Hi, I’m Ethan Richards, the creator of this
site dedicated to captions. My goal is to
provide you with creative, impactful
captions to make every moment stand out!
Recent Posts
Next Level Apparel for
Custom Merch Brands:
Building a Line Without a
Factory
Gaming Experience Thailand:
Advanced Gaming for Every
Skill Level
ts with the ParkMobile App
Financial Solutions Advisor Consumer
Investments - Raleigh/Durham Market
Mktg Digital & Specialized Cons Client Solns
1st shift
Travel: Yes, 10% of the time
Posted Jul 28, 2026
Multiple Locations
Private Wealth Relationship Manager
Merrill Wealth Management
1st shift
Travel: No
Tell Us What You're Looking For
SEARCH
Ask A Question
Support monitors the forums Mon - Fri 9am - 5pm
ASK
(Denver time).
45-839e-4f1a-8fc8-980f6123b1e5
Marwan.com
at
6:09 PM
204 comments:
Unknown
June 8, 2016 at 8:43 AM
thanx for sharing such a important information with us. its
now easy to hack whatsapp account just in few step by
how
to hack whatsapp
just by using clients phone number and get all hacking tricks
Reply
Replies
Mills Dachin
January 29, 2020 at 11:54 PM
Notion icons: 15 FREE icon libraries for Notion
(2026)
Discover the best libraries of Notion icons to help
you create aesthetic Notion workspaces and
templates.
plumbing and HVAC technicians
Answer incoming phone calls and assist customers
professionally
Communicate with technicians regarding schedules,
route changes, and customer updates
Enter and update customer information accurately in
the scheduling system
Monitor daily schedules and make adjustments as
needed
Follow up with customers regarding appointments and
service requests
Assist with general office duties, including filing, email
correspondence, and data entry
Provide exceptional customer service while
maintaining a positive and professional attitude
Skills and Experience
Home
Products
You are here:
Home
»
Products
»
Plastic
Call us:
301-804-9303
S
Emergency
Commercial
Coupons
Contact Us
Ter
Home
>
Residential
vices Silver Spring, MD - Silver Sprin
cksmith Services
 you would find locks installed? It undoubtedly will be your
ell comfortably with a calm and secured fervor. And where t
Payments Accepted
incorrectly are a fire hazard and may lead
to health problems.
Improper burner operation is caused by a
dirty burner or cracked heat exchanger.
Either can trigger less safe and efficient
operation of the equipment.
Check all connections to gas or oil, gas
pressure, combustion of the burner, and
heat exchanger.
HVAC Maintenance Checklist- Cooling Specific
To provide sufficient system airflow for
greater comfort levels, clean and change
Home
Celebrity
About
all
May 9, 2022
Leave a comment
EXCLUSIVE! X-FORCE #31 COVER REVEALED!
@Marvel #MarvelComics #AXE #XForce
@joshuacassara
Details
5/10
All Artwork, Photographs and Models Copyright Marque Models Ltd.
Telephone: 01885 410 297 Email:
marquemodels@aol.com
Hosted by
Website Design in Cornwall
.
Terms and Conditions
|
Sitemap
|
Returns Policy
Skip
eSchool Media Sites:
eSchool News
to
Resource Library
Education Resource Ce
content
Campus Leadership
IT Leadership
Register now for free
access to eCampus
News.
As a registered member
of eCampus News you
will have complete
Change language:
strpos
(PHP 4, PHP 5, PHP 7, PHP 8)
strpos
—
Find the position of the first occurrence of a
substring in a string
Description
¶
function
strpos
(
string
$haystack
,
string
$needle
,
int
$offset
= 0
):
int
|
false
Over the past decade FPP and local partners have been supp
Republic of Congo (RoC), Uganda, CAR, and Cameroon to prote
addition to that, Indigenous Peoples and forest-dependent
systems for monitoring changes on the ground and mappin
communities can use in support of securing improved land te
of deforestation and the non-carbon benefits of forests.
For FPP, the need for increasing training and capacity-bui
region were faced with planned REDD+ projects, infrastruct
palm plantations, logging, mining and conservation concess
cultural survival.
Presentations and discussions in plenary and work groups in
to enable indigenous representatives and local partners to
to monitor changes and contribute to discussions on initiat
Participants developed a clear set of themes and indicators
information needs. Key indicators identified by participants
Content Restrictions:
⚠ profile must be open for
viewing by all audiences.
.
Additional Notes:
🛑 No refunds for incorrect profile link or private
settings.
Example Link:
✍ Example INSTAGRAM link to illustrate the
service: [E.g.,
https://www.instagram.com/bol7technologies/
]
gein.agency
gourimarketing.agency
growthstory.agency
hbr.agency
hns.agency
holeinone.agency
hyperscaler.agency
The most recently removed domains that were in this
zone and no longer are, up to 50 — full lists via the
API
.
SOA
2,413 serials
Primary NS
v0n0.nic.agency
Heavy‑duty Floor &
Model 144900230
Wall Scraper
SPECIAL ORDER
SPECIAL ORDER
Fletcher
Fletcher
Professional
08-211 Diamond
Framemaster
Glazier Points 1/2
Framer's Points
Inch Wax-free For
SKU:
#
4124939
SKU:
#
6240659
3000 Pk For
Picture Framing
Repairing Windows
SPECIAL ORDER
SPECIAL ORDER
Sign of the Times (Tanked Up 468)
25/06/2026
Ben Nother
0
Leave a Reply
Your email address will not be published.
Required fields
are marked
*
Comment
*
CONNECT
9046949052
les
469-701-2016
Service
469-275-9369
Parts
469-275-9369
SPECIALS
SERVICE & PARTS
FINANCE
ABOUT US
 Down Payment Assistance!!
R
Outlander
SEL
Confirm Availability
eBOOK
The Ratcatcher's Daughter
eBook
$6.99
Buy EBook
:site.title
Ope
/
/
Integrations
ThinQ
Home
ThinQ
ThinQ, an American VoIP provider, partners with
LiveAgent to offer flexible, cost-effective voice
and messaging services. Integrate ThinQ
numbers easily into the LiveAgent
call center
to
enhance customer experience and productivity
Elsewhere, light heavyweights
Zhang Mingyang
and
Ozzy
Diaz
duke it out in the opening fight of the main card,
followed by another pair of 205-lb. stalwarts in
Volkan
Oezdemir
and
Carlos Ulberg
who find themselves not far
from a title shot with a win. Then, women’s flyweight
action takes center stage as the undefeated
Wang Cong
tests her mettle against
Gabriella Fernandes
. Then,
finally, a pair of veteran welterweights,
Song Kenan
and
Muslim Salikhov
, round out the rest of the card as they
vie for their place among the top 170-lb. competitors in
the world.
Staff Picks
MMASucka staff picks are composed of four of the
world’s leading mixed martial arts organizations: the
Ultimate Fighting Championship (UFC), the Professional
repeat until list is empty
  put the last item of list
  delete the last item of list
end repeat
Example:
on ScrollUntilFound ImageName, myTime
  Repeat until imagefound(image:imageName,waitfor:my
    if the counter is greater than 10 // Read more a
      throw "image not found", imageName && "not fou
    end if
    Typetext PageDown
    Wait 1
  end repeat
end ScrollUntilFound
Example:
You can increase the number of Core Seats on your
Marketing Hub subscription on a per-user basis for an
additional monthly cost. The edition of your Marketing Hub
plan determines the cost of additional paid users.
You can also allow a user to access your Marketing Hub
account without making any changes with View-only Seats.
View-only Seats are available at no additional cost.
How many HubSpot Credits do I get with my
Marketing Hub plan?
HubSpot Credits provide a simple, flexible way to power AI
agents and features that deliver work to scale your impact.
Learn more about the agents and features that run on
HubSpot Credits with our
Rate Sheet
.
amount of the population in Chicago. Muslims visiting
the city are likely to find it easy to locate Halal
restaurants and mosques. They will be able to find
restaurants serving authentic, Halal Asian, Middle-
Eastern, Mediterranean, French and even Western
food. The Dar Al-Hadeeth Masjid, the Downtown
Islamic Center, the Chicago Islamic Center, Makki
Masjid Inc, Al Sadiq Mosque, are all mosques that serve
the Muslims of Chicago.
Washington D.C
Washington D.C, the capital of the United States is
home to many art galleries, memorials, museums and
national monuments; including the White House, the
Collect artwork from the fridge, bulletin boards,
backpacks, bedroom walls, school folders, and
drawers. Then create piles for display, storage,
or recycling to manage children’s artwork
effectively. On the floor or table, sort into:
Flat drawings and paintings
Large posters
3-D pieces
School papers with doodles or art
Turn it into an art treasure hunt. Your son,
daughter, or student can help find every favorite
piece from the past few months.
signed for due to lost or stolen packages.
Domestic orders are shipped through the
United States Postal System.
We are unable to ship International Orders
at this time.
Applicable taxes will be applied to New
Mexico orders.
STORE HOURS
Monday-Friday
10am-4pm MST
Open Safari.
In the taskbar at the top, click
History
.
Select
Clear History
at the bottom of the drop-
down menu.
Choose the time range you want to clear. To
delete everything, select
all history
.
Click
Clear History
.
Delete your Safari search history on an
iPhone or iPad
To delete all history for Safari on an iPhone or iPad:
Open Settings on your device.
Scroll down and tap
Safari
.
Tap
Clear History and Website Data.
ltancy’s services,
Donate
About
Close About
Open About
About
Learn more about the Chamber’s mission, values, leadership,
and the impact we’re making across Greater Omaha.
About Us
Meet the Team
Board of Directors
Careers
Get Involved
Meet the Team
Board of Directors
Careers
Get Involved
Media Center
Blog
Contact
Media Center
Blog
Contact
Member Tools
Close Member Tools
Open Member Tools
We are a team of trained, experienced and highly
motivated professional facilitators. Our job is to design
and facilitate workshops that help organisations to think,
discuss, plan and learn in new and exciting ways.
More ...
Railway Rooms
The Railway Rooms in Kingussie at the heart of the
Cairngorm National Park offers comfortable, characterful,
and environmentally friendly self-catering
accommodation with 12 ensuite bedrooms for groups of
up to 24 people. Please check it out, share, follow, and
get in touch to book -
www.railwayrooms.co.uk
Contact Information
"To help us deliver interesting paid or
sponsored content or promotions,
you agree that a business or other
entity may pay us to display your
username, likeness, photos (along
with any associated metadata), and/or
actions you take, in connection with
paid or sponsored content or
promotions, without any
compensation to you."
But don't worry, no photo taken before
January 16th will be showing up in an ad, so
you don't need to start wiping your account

____

Return everything from the start of the records down through the line containing "service requests", including that line, reproducing each line without any change.

Hi, I’m Ethan Richards, the creator of this
site dedicated to captions. My goal is to
provide you with creative, impactful
captions to make every moment stand out!
Recent Posts
Next Level Apparel for
Custom Merch Brands:
Building a Line Without a
Factory
Gaming Experience Thailand:
Advanced Gaming for Every
Skill Level
ts with the ParkMobile App
Financial Solutions Advisor Consumer
Investments - Raleigh/Durham Market
Mktg Digital & Specialized Cons Client Solns
1st shift
Travel: Yes, 10% of the time
Posted Jul 28, 2026
Multiple Locations
Private Wealth Relationship Manager
Merrill Wealth Management
1st shift
Travel: No
Tell Us What You're Looking For
SEARCH
Ask A Question
Support monitors the forums Mon - Fri 9am - 5pm
ASK
(Denver time).
45-839e-4f1a-8fc8-980f6123b1e5
Marwan.com
at
6:09 PM
204 comments:
Unknown
June 8, 2016 at 8:43 AM
thanx for sharing such a important information with us. its
now easy to hack whatsapp account just in few step by
how
to hack whatsapp
just by using clients phone number and get all hacking tricks
Reply
Replies
Mills Dachin
January 29, 2020 at 11:54 PM
Notion icons: 15 FREE icon libraries for Notion
(2026)
Discover the best libraries of Notion icons to help
you create aesthetic Notion workspaces and
templates.
plumbing and HVAC technicians
Answer incoming phone calls and assist customers
professionally
Communicate with technicians regarding schedules,
route changes, and customer updates
Enter and update customer information accurately in
the scheduling system
Monitor daily schedules and make adjustments as
needed
Follow up with customers regarding appointments and
service requests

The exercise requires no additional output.